=== What needs to be done ===
Could you rewrite the material below, substituting "arched entrance" for every "arched gateway" and leaving everything else unchanged? Leave the pictures out of your answer.

=== Stored data entries ===
^^^^^^^^

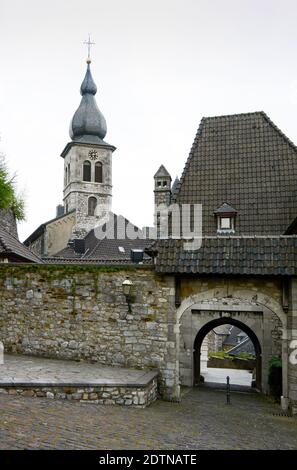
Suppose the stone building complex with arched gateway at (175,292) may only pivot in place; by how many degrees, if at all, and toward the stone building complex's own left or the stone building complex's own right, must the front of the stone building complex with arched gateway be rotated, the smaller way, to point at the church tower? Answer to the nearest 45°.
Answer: approximately 180°

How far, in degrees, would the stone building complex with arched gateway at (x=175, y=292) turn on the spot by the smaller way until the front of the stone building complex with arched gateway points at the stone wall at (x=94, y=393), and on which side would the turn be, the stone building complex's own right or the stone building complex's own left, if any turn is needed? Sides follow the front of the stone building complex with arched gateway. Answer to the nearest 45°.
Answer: approximately 45° to the stone building complex's own right

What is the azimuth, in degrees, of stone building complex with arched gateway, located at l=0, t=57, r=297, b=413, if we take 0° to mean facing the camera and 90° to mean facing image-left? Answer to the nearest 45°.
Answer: approximately 0°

^^^^^^^^

=== Your response ===
Suppose the stone building complex with arched entrance at (175,292) may only pivot in place; by how many degrees, if at all, and toward the stone building complex's own left or the stone building complex's own right, must the front of the stone building complex with arched entrance be rotated, the smaller way, to point at the church tower? Answer to the nearest 45°.
Answer: approximately 180°

How far, in degrees, would the stone building complex with arched entrance at (x=175, y=292) turn on the spot by the smaller way until the front of the stone building complex with arched entrance points at the stone wall at (x=94, y=393), and on which side would the turn be, the stone building complex's own right or the stone building complex's own left, if any turn is needed? Sides follow the front of the stone building complex with arched entrance. Answer to the nearest 45°.
Answer: approximately 45° to the stone building complex's own right

What is the azimuth, in degrees, of stone building complex with arched entrance, located at l=0, t=57, r=297, b=413, if we take 0° to mean facing the camera and 90° to mean facing image-left? Answer to the nearest 45°.
Answer: approximately 0°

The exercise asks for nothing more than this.